Everything You Need to Know About Bernie Sanders' Campaign

There have been several updates in the Bernie Sanders campaign, between his temporary issue with the DNC and his record-breaking campaign fundraising. Here's our update on everything you need to know about what's been going on with the Sanders campaign lately.

Sanders' Campaign Lost Access to Voter Files

The Democratic National Committee (DNC) cut off Sanders' campaign's access to the nationwide voter file, according to BuzzFeed News.

This happened as a result of a 30-minute technical error that allowed Sanders' campaign access to internal files for other Democratic candidates, including Hilary Clinton. Josh Uretsky, former national data director for the Sanders campaign, made copies of Clinton's files. Uretsky claimed he was doing so in an attempt to show the DNC exactly what type of files were able to be accessed during the technical glitch.

Uretsky was suspended after the data breach, along with two additional staff members, according to Fortune.

The DNC shut off access to the entire system for the Sanders' campaign.

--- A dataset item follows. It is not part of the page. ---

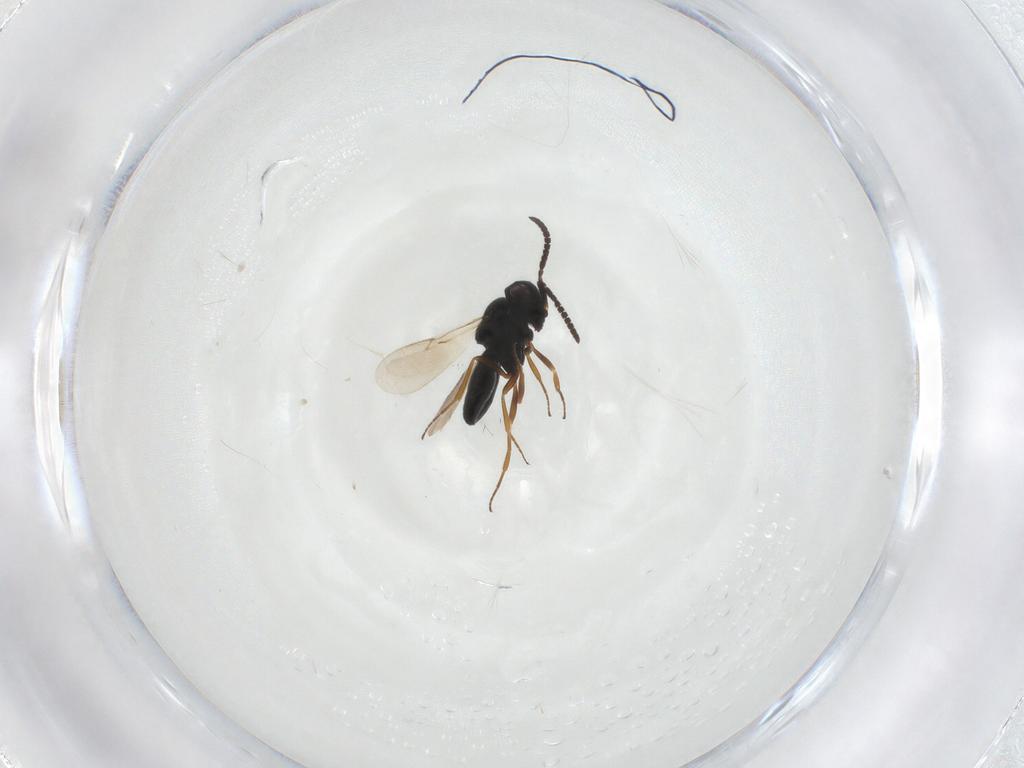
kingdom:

Acceess to the voter database was restored by December 19, according to USA Today. The decision came right before a deadline for the lawsuit Sanders' campaign filed against the DNC, accusing them of trying to undermine his run. There was also massive backlash against the suspension from Sanders' supporters—250,000 signatures were gathered on a MoveOn campaign.

Yahoo! Politics reports that Sanders apologized to Clinton for accessing her campaign data during the Democratic debate Saturday, but ultimately placed the blame on whoever allowed the breach to happen in the first place.

Sanders Reached 2 Million Campaign Contributions

During the DNC controversy, the Sanders campaign made $1 million in donations in a single day. The campaign has now reached over 2.3 million contributions as of December 20. 

Sanders' campaign now holds the record for the most contributions for a White House bid, which was previously held by President Obama in 2011. 

His campaign contributions overwhelmingly come from grassroots contributors, with the average contribution being below $25. TheStreet reports that about three quarters of the donations come from those who contributed less than $200 during the calendar year.